The Committee, in justification of this opinion, declared that,

" In Fitch's boat, the cranks of the axle beam were connected with a frame, from which paddles were suspended perpendicularly, acting on an elliptical line in the water; whilst in Fulton's, the axle Yeas attached to a vertical wheel, with paddles or buckets firmly fixed in the periphery. In both the motion of the axis itself was rotatory."

After the death of Mr. Fulton, his counsel, Mr. Colden, wrote his biography, and alluded to the report of the Committee of the Legislature of New York in terms which seemed to be colored by the zeal of the advocate rather than by the impartial spirit of the historian. To the attack thus made, Mr. Duer, who had been chairman of that Committee, published an answer, which was printed in Albany, in 1817, entitled, "A Letter addressed to Cadvralader D. Colden."

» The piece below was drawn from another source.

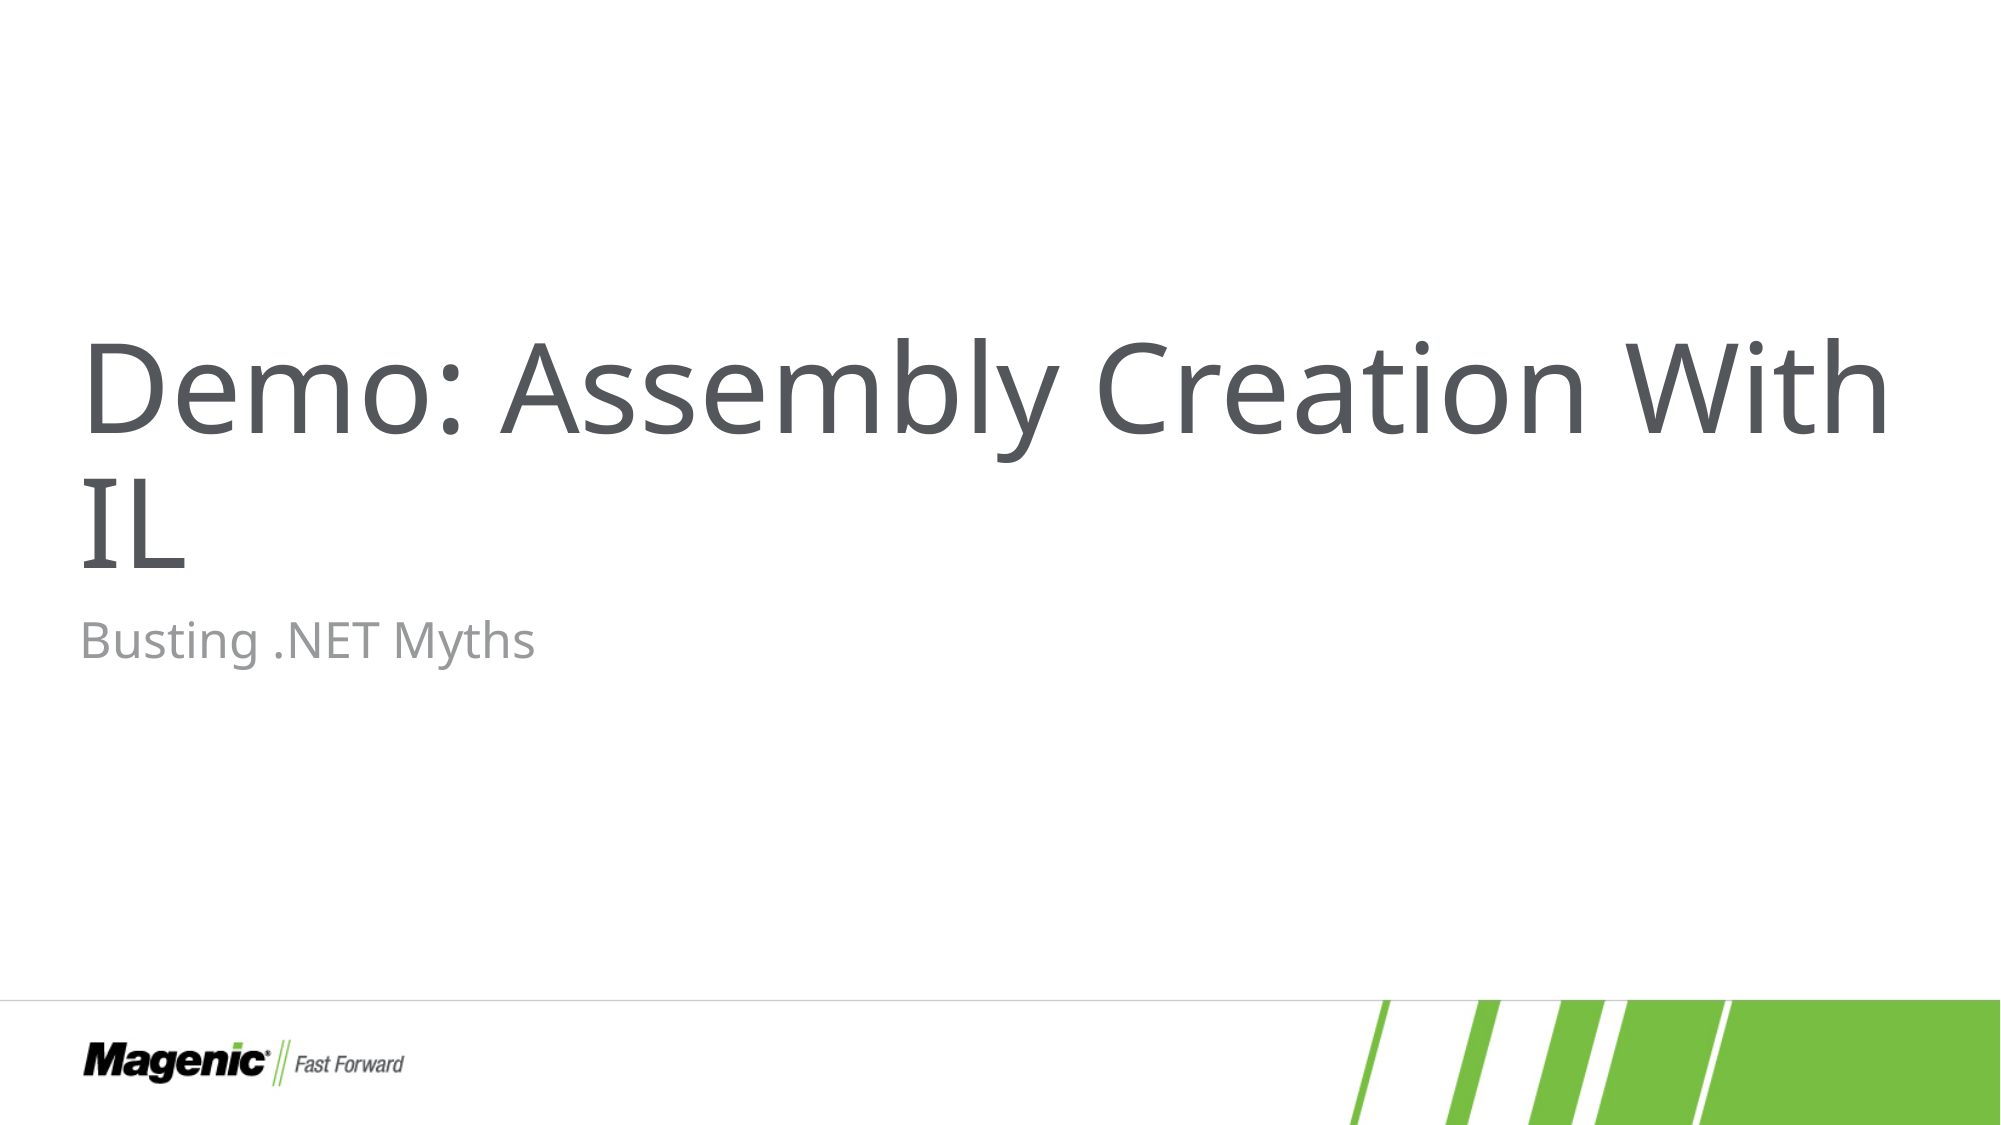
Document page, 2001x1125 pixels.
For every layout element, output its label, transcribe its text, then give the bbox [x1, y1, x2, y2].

list Busting .NET Myths [64, 607, 1940, 939]
title Demo: Assembly Creation With IL [64, 41, 1940, 604]
picture [0, 0, 2001, 1125]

In 1818, Mr. Colden published a reply, entitled," A Vindication, by Cadwalader D. Colden, of the Steam­boat Right," etc.

Mr. Daer followed, in 1819, by "A Reply to a. D. Colden's Vindication," etc.

For the sake of convenience when referring to them, we have spoken of these as Duer's first and second letters to Colden, and as Colden's reply to Duer. In these publications the whole matter was discussed, and additional evidence was brought forward by Mr. Duer to sustain the claims of John Fitch.

The Legislature of New York refused to adopt the report of the Committee against the validity of the act relied upon by Fulton. Colonel Ogden would probably have contested the matter further, but he, too, was brought over to the adverse interest. The claimants under Fulton Compromised with him, as they had done with the Albany Company, and he also run his boats from Elizabethtown to New York under the banner of the monopoly.

Some time afterward, one Thomas Gibbons came to Elizabethtown, New Jersey, and purchased an interest in an ancient ferry to New York. He resolved to employ steamboats; and, oddly enough, his right to do so was contested by Colonel Ogden, the owner of a rival ferry, who now fought as stoutly for the Fulton and Livingston claimants as he had formerly battled against them. Gibbons was armed with legal opinions that the New York law was unconstitutional, and he resolved to contest its validity to the uttermost.'

The controversy was at length taken into the courts, and some lawsuits which arose under it will be found reported in the cases, Gibbons vs. Ogden, 1 Halstead 285, 2 Halstead 122, 3 Halstead 288, 2 Southard 161, 6 Wheaton 448, 9 Wheaton 1.

Finally, the question was authoritatively settled by the Supreme Court of the United States: 9 Wheaton, page 1. It was declared that the power of regulating commerce, given by the Constitution of the United States, included in it the right to regulate navigation; and that the law of New York was unconstitutional, so far as it prohibited vessels licensed according to the laws of the United States from carrying on a coasting trade, and from navigating those waters by fire or steam. With this decision the monopoly under the State law fell, and Fulton and Livingston were compelled to rely upon their patent obtained in 1811.